Non si tratta di un evento folkloristico né di libera espressione: è la messa in scena organizzata di un’ideologia che la nostra Costituzione ripudia, e che l’ordinamento sanziona espressamente. La legge Mancino (L.205/1993) punisce la propaganda di idee fondate sulla superiorità razziale e l’istigazione a commettere atti di discriminazione o violenza per motivi razziali, etnici e religiosi.
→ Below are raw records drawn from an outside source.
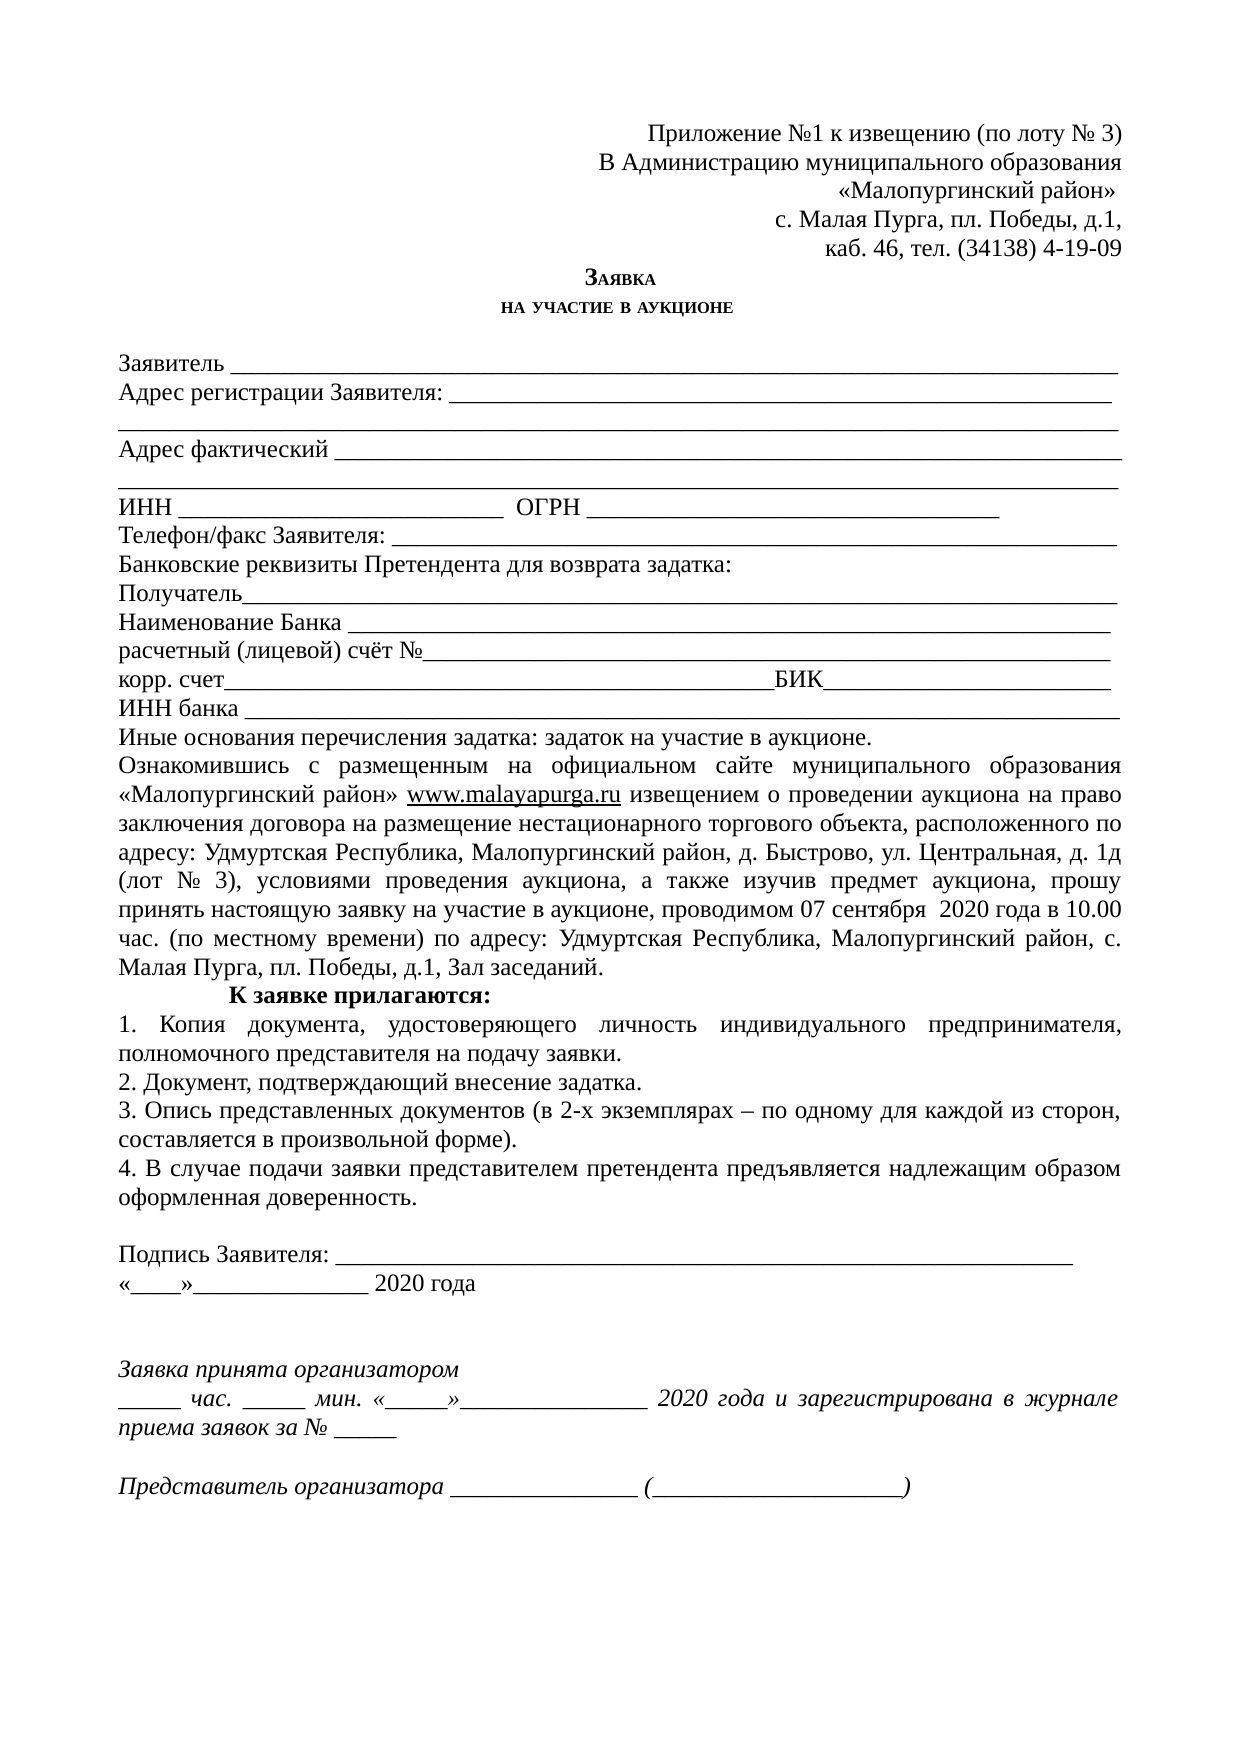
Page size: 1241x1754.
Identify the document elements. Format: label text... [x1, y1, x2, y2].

text с. Малая Пурга, пл. Победы, д.1, [118, 204, 1122, 233]
text на участие в аукционе [118, 291, 1122, 319]
text ________________________________________________________________________________ [118, 406, 1122, 434]
text ________________________________________________________________________________ [118, 463, 1122, 492]
text Наименование Банка _____________________________________________________________ [118, 607, 1122, 636]
text В Администрацию муниципального образования [118, 147, 1122, 176]
text Иные основания перечисления задатка: задаток на участие в аукционе. [118, 722, 1122, 751]
text 2. Документ, подтверждающий внесение задатка. [118, 1067, 1122, 1096]
text корр. счет____________________________________________БИК_______________________ [118, 664, 1122, 693]
text Телефон/факс Заявителя: __________________________________________________________ [118, 521, 1122, 549]
text 1. Копия документа, удостоверяющего личность индивидуального предпринимателя, полномочного представителя на подачу заявки. [118, 1009, 1122, 1067]
text _____ час. _____ мин. «_____»_______________ 2020 года и зарегистрирована в журнале приема заявок за № _____ [118, 1383, 1122, 1441]
text ИНН банка ______________________________________________________________________ [118, 693, 1122, 722]
text «____»______________ 2020 года [118, 1268, 1122, 1297]
text Ознакомившись с размещенным на официальном сайте муниципального образования «Малопургинский район» www.malayapurga.ru извещением о проведении аукциона на право заключения договора на размещение нестационарного торгового объекта, расположенного по адресу: Удмуртская Республика, Малопургинский район, д. Быстрово, ул. Центральная, д. 1д (лот № 3), сусловиями проведения аукциона, а также изучив предмет аукциона, прошу принять настоящую заявку на участие в аукционе, проводимом 07 сентября 2020 года в 10.00 час. (по местному времени) по адресу: Удмуртская Республика, Малопургинский район, с. Малая Пурга, пл. Победы, д.1, Зал заседаний. [118, 751, 1122, 981]
text ИНН __________________________ ОГРН _________________________________ [118, 492, 1122, 521]
text Адрес фактический _______________________________________________________________ [118, 434, 1122, 463]
text Приложение №1 к извещению (по лоту № 3) [118, 118, 1122, 147]
text Подпись Заявителя: ___________________________________________________________ [118, 1239, 1122, 1268]
text каб. 46, тел. (34138) 4-19-09 [118, 233, 1122, 262]
text 3. Опись представленных документов (в 2-х экземплярах – по одному для каждой из сторон, составляется в произвольной форме). [118, 1096, 1122, 1153]
text Представитель организатора _______________ (____________________) [118, 1469, 1116, 1500]
text расчетный (лицевой) счёт №_______________________________________________________ [118, 636, 1122, 664]
text Заявка [118, 262, 1122, 291]
text Адрес регистрации Заявителя: _____________________________________________________ [118, 377, 1122, 406]
text Банковские реквизиты Претендента для возврата задатка: Получатель______________________________________________________________________ [118, 549, 1122, 607]
text Заявка принята организатором [118, 1354, 1122, 1383]
text 4. В случае подачи заявки представителем претендента предъявляется надлежащим образом оформленная доверенность. [118, 1153, 1122, 1211]
text Заявитель _______________________________________________________________________ [118, 348, 1122, 377]
text «Малопургинский район» [118, 176, 1122, 204]
text К заявке прилагаются: [124, 981, 1121, 1009]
Di fronte a un raduno che si muove esattamente in questo perimetro, il Ministro Piantedosi ha l’obbligo di intervenire, non la discrezionalità di scegliere se farlo.”

Così Angelo Bonelli, deputato AVS e co-portavoce di Europa Verde che prosegue :

“La regia di questo evento è il network Blood&Honour, organizzazione neonazista sottoposta a sanzioni per istigazione al terrorismo dal governo inglese.
Il nome deriva da uno slogan della Gioventù Hitleriana (Blut und Ehre) la cui Ideologia si basa sulla dottrina nazionalsocialista e sulla promozione della supremazia bianca.

Nel programma diffuso su Telegram, ma anche sulle locandine fatte circolare dagli organizzatori, compaiono incontri culturali che fanno apertamente ‘l’apologia del combattimento e del coraggio fisico’, accanto a concerti di gruppi musicali i cui cori intonano frasi come ‘Combatti, combatti fino alla morte’, ‘Reagisci, reagisci a suon di botte’, ‘Colpisci, colpisci il rosso infame’, ‘Distruggi, distruggi chi ci vuole male!’. Non è musica: è propaganda della violenza politica, è istigazione all’odio travestita da folklore identitario

L’Italia non può diventare il rifugio d’Europa per chi si professa erede dell’ideologia hitleriana.Piantedosi ha l’obbligo di legge di vietare questo raduno di neo-nazi” “conclude Bonelli.